The port authority has been trying to boost rail shipments for environmental, operational and competitive reasons. It said the fee would reduce idling by trucks, reducing pollution, and provide more money for road improvements that would smooth cargo flow.
Rail accounts for only about 10 percent of the total container movements at New York-Jersey terminals: With such an enormous population within 200 miles of the port, trucks hauls generally are faster and the economics that make intermodal a strong proposition on the West Coast and at ports such as Norfolk don’t really kick in for short distances. But rail lifts also are growing more rapidly than overall container traffic. The port authority said rail lifts grew 22.3 percent last year over 2009 against 12.6 percent overall movements and were up 15.2 percent in the first half of this year against 8.2 growth in container volume.
Port authority officials wouldn’t comment on the FMC case. When the fee was announced last December, they said it was designed to encourage rail movements and support infrastructure and security improvements that benefit all port users.

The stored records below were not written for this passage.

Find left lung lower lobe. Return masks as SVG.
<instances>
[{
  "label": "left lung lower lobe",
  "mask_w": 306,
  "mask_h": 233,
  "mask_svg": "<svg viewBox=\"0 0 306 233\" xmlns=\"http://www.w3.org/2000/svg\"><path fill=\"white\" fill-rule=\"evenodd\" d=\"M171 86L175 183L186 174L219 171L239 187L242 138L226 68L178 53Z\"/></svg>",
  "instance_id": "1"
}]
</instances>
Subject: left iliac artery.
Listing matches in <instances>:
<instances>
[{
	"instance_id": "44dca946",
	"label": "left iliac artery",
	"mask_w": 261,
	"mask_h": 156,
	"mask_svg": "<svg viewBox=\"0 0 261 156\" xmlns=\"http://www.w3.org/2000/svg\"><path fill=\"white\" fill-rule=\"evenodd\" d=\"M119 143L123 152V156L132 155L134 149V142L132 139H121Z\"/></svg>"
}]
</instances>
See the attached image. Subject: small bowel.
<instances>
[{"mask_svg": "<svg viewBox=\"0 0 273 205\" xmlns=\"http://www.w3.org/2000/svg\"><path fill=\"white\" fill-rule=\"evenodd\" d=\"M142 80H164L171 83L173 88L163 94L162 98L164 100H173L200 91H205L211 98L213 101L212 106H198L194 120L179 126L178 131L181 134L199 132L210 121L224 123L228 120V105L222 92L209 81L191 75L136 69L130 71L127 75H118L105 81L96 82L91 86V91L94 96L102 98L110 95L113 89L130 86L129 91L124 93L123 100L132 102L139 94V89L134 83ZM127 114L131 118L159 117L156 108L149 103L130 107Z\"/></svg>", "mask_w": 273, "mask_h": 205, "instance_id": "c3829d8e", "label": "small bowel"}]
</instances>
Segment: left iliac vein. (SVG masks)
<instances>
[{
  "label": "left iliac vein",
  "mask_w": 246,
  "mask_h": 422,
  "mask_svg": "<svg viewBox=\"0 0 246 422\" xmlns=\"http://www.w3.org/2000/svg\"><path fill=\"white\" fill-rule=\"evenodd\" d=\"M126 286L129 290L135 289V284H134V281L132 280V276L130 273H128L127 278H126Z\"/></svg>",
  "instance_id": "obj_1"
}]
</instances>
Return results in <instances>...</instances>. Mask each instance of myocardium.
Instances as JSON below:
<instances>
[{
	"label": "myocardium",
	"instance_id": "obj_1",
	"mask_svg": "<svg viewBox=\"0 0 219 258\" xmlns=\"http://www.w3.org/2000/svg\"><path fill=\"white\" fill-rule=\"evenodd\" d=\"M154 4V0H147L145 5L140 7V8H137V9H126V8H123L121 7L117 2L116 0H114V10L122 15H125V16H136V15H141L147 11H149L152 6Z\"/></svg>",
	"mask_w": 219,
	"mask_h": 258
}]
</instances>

Port Director Rick Larrabee said the agency expected the equalization of rail and truck fees to boost the percentage of port containers using intermodal rail by 2 to 3 percentage points from the previous 12 to 13 percent.
He said the fee was expected to generate $26 million a year, 27 percent more than the $20.5 million generated by the ExpressRail fee. The discontinued truck fee had generated minimal revenue.
The fee is collected by terminal operators that lease port-owned terminals, and by private owners of auto and general cargo terminals, and it is forwarded to the port authority.
Some terminal operators were uneasy about serving as the port authority’s collection agency, but one terminal executive defended the new fee as a reasonable way to assess port users for necessary infrastructure.
Carriers fighting the fee are being “shortsighted,” said James Devine, CEO at New York Container Terminal. “I support it 100 percent. The port authority needs the funds, and I think they correctly assessed that it’s more logical to spread the costs among all port traffic and not just the rail traffic.”